[R-C] [ledbat] LEDBAT vs RTCWeb
Jim Gettys
jg at freedesktop.org
Fri Apr 20 14:23:03 CEST 2012
On 04/20/2012 07:55 AM, Mirja Kuehlewind wrote:
> Hi Randell,
>
> I didn't follow the whole discussion but regarding LEDBAT we have a TARGET
> delay of max. 100ms. That means you can choose a smaller one. We've chosen
> 100ms as a max as there is an ITU recommendation that 150 ms delay is
> acceptable for most user voice applications and we wanted for sure stay below
> that.
100 ms + 75ms speed of light delay across the US (or equivalent across
Europe, for example) + 100ms at the receiving end....
Of course, it's even worse between continents, even without broken networks.
Not so nice....
We *have* to fix the edge. Drop tail queues of 100ms or bigger have got
to go....
> If you choose a delay-based congestion control I don't think your problem is
> LEDBAT but standard loss-based TCP that will frequently fill up the queue
> completely.
Yup. All it takes is one.
And once you eliminate the delays with AQM in the edge of the net, then
delay based controls immediately go back to competing.
- Jim
>
> Maybe you don't want to look at the total queuing delay but at the changes in
> queuing delay...? LEDBAT will keep the delay constant.
>
> Mirja
>
>
> On Friday 13 April 2012 11:17:31 Randell Jesup wrote:
>> On 4/13/2012 3:03 AM, Stefan Holmer wrote:
>>> On Thu, Apr 12, 2012 at 10:52 PM, Randell Jesup <randell-ietf at jesup.org
>>> <mailto:randell-ietf at jesup.org>> wrote:
>>>
>>> It's *possible* that RRTCC will 'win', it's also definitely possible
>>> that they'll end up semi-stable where neither goes too far away from
>>> a 'fair' share. The one thing I don't predict is stable, fair and
>>> predictable sharing of the bandwidth. :-/
>>>
>>>
>>> I agree. Because of different averaging and trigger thresholds they will
>>> likely not end up in a stable state.

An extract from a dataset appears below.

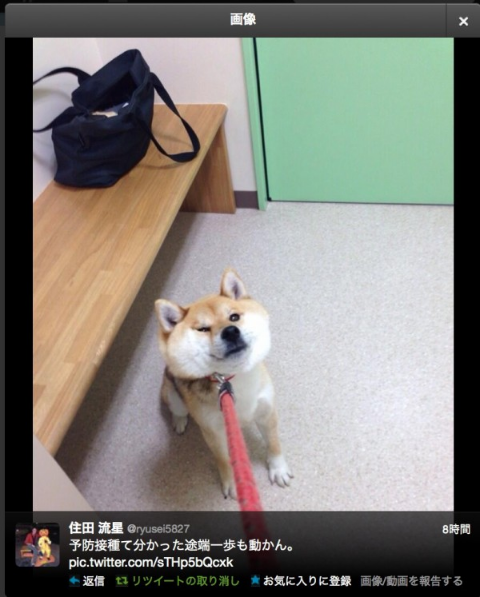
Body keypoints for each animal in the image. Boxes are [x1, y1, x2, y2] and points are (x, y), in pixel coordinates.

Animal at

It for sure seems unlikely that
>>> they will happen to fairly share the bandwidth.
>> The real problem here is that LEDBAT is designated a "scavenger"
>> protocol that should get out of the way of primary uses (which includes
>> rtcweb traffic). While it's possible that will be the result
>> experimentally, I tend to doubt it and it's certainly unclear without
>> experiments - and I also doubt a fair sharing will occur. So my guess
>> (which should be checked!) is that LEDBAT and RRTCC are not compatible
>> on the same bottleneck links. This means that manual intervention will
>> be needed to enable RRTCC traffic to be usable; either stopping or
>> bandwidth-limiting any LEDBAT flows.
>>
>> In theory if the OS was controlling the LEDBAT flows it could be asked
>> by an RRTCC (userspace) application to have them get out of the way
>> (which probably means halt or virtually so during RRTCC operation) or to
>> in some manner use send() traffic as a flag to do so. An example might
>> be applications using LEDBAT in OSX for 'background' download/update
>> that may not have external controls that a user could use to suspend
>> transfers during a call. I'm not holding my breath on this one; and it
>> wouldn't help if there's another endpoint behind the same bottleneck
>> using LEDBAT.
>>
>> The last recourse is the advanced modem/router with classification
>> (again, not something we can do anything about). However, as Jim Gettys
>> will tell you, this may not help you as much if another link is the
>> bottleneck, such as a wifi router behind the modem or primary router.
>>
>> I think we're going to find that LEDBAT has failed in (what should be) a
>> primary goal, which is to avoid hurting "foreground" traffic, largely
>> because they appear to have only considered TCP flows (from review of
>> their mailing list and specs). Regular inflexible VoIP traffic is
>> likely badly hurt by the current spec (since 100+ms of extra delay will
>> push typical VoIP traffic well into the "bad" part of the MOS slope),
>> and delay-sensing foreground protocols like RRTCC are probably blown out
>> of the water.
>>
>> If LEDBAT actually is to be a 'scavenger' protocol, it must have some
>> mechanism other than purely queue depth to allow foreground protocols to
>> push it out of the way. It's possible it could stick to queue depth but
>> use very small values, and/or use slower time constants than
>> "foreground" delay-sensing algorithms to guarantee they 'win' when
>> competing with it.
>>
>> Cross-posting to the LEDBAT list in the hopes that I'm wrong. (For
>> reference, RRTCC is a delay-sensing CC algorithm for RTP traffic,
>> recently discussed at IETF83 in the ICCRG and planned for use in rtcweb
>> clients. RRTCC is a brand-new moniker for the algorithm in Harald
>> Alvestrand's draft, but similar algorithms have been in use (but not
>> standardized) since at least 2004, long predating LEDBAT/uTP.)